Problem details
Some entries follow. Reproduce exactly the lines starting at the one with "(version 20231120)" and stopping after the one with "(at 155.8641 139.7 0)".

The data
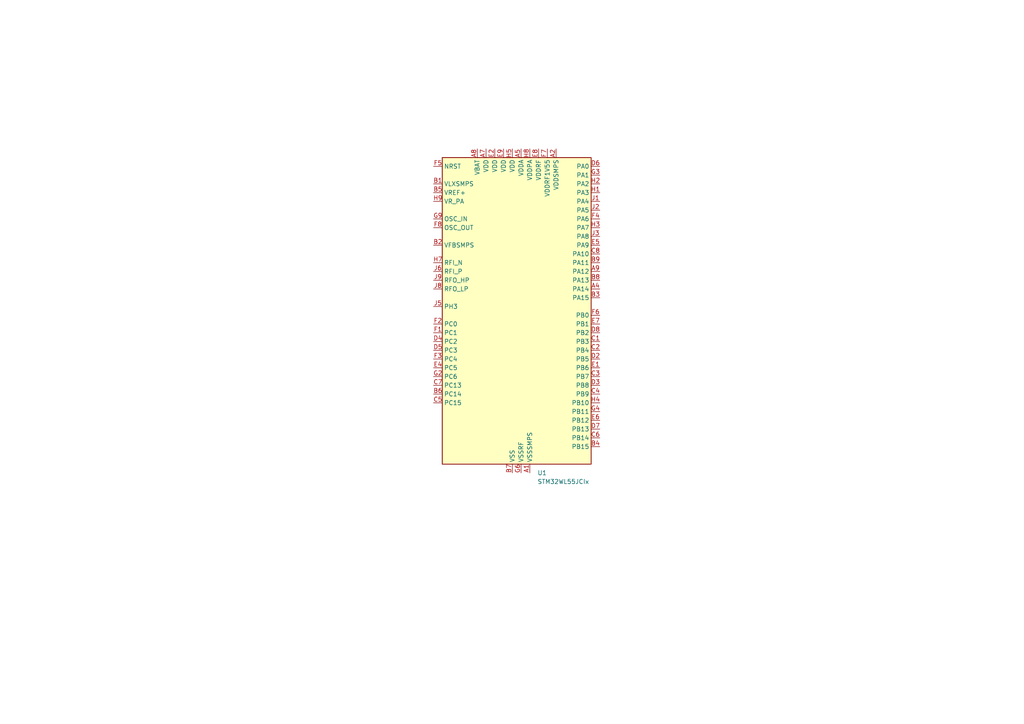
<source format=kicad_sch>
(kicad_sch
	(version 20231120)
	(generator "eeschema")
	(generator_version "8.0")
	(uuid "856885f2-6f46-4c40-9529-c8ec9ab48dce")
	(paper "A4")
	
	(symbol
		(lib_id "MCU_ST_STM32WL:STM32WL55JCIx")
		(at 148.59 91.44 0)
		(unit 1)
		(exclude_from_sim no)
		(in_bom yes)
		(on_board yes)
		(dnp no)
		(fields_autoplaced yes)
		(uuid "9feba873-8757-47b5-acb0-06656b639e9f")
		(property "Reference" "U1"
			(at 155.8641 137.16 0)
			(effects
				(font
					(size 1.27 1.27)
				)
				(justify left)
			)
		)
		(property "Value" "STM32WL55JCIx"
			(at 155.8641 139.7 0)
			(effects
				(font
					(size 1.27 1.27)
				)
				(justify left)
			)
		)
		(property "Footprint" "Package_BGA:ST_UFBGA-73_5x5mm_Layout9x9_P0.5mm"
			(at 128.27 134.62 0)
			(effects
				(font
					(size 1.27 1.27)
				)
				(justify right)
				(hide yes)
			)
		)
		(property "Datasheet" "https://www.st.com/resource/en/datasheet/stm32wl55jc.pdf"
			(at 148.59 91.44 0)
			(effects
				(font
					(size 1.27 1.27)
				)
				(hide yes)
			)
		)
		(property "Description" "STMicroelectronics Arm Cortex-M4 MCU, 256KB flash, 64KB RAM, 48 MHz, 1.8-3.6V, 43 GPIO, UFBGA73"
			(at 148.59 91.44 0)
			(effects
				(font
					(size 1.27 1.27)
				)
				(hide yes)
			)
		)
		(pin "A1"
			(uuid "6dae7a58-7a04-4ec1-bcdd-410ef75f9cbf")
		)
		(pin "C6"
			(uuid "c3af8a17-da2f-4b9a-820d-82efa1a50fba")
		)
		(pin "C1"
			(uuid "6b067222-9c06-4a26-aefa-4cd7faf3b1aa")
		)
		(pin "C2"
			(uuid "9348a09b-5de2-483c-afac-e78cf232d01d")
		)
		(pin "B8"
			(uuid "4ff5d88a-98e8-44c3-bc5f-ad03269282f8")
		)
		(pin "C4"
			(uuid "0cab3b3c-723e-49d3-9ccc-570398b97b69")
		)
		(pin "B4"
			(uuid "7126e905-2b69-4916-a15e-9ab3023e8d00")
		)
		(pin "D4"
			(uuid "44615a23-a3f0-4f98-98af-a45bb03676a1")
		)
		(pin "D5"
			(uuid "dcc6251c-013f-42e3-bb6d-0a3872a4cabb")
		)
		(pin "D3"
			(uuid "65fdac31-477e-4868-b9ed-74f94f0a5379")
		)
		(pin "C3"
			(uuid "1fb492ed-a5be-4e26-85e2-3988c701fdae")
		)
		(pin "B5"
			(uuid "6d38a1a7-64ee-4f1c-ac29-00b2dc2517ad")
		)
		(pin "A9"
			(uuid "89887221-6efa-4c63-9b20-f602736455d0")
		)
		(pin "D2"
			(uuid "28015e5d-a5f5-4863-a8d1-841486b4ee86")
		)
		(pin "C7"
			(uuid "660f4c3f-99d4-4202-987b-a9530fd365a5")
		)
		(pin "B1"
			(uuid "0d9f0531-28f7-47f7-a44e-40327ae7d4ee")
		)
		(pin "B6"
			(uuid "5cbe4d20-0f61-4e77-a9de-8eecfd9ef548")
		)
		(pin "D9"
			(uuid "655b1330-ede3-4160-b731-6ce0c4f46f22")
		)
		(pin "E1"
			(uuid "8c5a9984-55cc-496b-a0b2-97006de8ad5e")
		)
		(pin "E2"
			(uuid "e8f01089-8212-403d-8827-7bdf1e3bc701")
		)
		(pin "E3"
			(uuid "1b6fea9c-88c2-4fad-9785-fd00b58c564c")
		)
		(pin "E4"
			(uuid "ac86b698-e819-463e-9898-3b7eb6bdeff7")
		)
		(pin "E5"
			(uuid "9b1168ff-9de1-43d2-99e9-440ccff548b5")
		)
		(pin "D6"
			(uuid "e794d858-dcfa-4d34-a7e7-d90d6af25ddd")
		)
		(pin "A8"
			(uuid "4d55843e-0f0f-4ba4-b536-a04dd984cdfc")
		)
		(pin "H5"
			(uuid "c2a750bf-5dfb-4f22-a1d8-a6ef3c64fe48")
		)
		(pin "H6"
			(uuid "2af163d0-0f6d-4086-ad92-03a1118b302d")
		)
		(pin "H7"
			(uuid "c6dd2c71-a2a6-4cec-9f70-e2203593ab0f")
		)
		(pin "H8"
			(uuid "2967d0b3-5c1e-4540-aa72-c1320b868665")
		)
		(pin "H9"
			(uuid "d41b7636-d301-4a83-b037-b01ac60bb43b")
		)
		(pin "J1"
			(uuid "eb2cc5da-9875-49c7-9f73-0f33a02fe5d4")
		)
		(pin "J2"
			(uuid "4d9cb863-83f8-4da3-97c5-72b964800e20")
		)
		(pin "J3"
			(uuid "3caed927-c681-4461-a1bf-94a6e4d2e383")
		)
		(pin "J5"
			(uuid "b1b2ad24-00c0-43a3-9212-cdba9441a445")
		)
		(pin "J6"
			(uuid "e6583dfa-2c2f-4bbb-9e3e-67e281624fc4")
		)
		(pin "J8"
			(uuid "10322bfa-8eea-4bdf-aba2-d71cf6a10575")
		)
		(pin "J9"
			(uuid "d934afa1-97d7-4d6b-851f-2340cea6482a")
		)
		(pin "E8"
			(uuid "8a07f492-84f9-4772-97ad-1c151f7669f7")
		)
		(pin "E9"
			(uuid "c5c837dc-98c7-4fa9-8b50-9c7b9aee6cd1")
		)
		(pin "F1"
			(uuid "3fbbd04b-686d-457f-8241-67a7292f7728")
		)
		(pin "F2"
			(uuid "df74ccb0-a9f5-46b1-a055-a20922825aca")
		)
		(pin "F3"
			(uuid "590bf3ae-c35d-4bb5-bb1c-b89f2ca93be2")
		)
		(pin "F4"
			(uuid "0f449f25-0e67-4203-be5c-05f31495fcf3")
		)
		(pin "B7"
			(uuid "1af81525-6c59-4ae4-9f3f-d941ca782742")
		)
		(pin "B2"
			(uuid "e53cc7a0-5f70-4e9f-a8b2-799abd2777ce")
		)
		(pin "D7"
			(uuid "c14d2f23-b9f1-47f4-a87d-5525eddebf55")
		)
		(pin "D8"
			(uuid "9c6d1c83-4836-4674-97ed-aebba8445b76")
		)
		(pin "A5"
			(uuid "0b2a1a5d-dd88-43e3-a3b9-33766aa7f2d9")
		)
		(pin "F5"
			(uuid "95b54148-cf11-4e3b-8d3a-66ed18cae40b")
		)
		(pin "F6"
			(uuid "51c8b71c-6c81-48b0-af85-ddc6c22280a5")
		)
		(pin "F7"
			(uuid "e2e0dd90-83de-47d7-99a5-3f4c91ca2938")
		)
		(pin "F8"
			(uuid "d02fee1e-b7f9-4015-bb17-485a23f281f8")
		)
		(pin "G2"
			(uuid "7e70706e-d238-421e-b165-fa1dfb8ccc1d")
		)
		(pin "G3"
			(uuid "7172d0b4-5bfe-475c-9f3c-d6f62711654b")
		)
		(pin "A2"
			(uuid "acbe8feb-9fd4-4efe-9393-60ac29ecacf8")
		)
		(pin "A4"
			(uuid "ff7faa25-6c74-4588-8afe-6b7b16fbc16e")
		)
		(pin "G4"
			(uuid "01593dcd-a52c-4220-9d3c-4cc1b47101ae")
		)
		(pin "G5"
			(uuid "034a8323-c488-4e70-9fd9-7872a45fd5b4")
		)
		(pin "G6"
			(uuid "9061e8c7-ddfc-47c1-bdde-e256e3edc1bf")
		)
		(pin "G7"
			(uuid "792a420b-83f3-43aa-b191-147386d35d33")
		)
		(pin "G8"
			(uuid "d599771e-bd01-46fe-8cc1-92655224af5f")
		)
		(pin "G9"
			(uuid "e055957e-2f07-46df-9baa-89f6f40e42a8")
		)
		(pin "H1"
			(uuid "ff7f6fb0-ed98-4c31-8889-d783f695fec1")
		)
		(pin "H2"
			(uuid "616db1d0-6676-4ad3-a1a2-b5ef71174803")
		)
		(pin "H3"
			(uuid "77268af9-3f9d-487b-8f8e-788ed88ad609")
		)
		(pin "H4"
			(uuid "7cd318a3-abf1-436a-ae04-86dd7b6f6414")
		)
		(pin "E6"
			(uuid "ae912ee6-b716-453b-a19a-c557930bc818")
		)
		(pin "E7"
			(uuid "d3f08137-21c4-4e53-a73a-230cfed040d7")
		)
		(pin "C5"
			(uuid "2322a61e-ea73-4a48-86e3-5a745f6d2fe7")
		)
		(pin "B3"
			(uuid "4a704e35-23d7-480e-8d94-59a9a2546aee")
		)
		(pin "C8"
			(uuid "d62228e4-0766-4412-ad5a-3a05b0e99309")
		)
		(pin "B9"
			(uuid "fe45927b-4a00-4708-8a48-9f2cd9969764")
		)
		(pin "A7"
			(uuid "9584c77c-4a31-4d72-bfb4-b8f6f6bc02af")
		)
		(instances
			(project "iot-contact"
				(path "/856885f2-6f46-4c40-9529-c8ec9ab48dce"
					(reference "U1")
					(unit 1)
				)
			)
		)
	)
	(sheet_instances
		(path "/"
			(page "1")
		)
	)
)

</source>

Response area
	(version 20231120)
	(generator "eeschema")
	(generator_version "8.0")
	(uuid "856885f2-6f46-4c40-9529-c8ec9ab48dce")
	(paper "A4")
	
	(symbol
		(lib_id "MCU_ST_STM32WL:STM32WL55JCIx")
		(at 148.59 91.44 0)
		(unit 1)
		(exclude_from_sim no)
		(in_bom yes)
		(on_board yes)
		(dnp no)
		(fields_autoplaced yes)
		(uuid "9feba873-8757-47b5-acb0-06656b639e9f")
		(property "Reference" "U1"
			(at 155.8641 137.16 0)
			(effects
				(font
					(size 1.27 1.27)
				)
				(justify left)
			)
		)
		(property "Value" "STM32WL55JCIx"
			(at 155.8641 139.7 0)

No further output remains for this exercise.